## What to do
Omitting all images, give the entries that follow again exactly as they read.

## Stored records

++++++++++

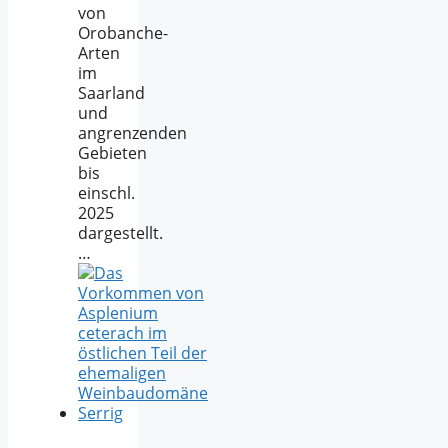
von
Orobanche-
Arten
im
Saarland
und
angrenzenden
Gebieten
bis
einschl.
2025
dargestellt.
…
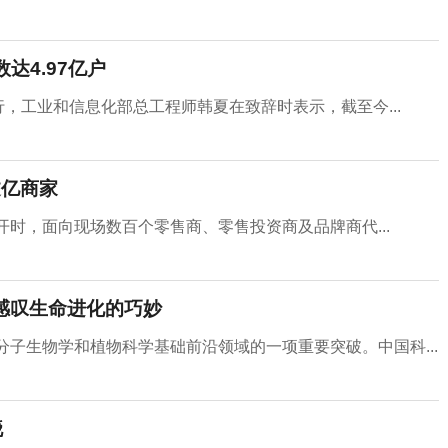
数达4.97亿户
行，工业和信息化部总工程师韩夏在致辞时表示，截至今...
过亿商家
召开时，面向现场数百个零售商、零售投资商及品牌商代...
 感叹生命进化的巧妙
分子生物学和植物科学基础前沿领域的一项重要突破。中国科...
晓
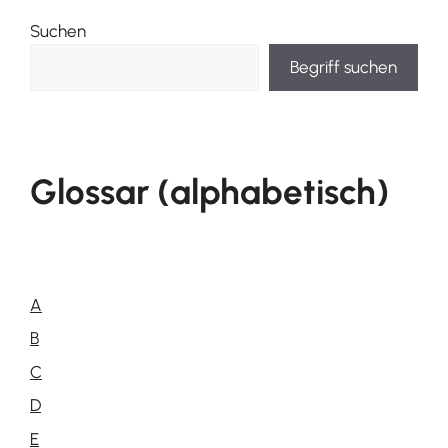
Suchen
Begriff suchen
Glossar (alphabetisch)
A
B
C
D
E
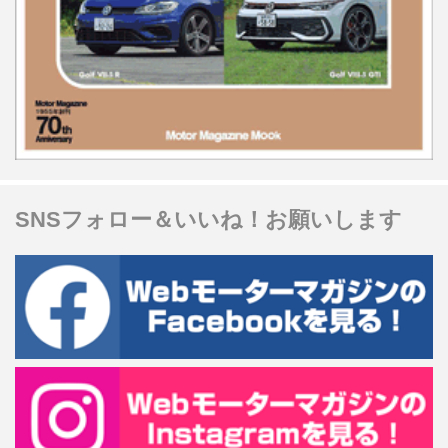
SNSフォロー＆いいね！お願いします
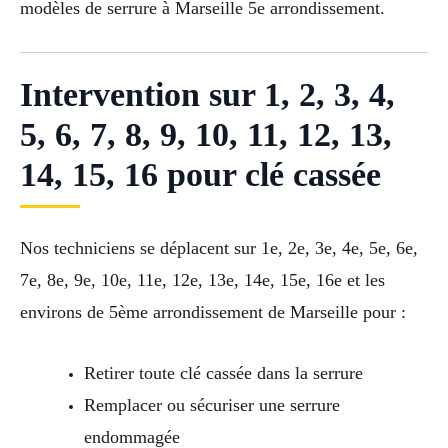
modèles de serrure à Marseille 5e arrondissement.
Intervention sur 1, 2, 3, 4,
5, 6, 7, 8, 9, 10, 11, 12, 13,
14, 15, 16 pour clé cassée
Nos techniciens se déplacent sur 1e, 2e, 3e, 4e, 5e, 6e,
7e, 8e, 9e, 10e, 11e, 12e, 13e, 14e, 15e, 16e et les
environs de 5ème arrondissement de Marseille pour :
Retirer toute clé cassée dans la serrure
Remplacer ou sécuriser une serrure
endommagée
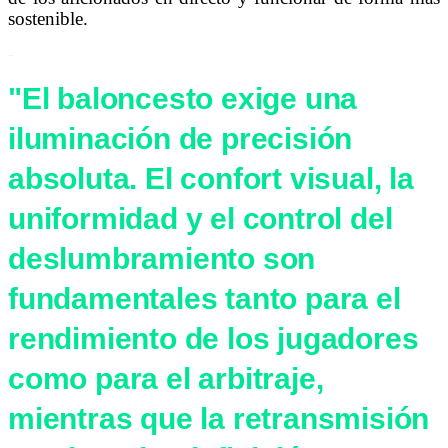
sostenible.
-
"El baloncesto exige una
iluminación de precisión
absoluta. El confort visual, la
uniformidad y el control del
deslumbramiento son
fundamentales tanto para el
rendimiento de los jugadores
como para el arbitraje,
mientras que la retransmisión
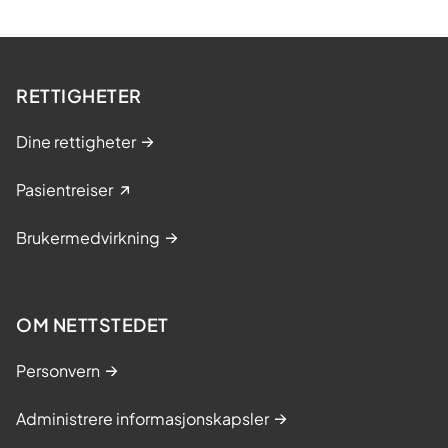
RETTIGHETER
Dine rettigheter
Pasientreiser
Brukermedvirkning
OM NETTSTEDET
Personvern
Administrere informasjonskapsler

++++++++++

## Worked solution
von
Orobanche-
Arten
im
Saarland
und
angrenzenden
Gebieten
bis
einschl.
2025
dargestellt.
…
数达4.97亿户
行，工业和信息化部总工程师韩夏在致辞时表示，截至今...
过亿商家
召开时，面向现场数百个零售商、零售投资商及品牌商代...
 感叹生命进化的巧妙
分子生物学和植物科学基础前沿领域的一项重要突破。中国科...
晓
Suchen
Begriff suchen
Glossar (alphabetisch)
A
B
C
D
E
SNSフォロー＆いいね！お願いします
modèles de serrure à Marseille 5e arrondissement.
Intervention sur 1, 2, 3, 4,
5, 6, 7, 8, 9, 10, 11, 12, 13,
14, 15, 16 pour clé cassée
Nos techniciens se déplacent sur 1e, 2e, 3e, 4e, 5e, 6e,
7e, 8e, 9e, 10e, 11e, 12e, 13e, 14e, 15e, 16e et les
environs de 5ème arrondissement de Marseille pour :
Retirer toute clé cassée dans la serrure
Remplacer ou sécuriser une serrure
endommagée
sostenible.
-
"El baloncesto exige una
iluminación de precisión
absoluta. El confort visual, la
uniformidad y el control del
deslumbramiento son
fundamentales tanto para el
rendimiento de los jugadores
como para el arbitraje,
mientras que la retransmisión
RETTIGHETER
Dine rettigheter
Pasientreiser
Brukermedvirkning
OM NETTSTEDET
Personvern
Administrere informasjonskapsler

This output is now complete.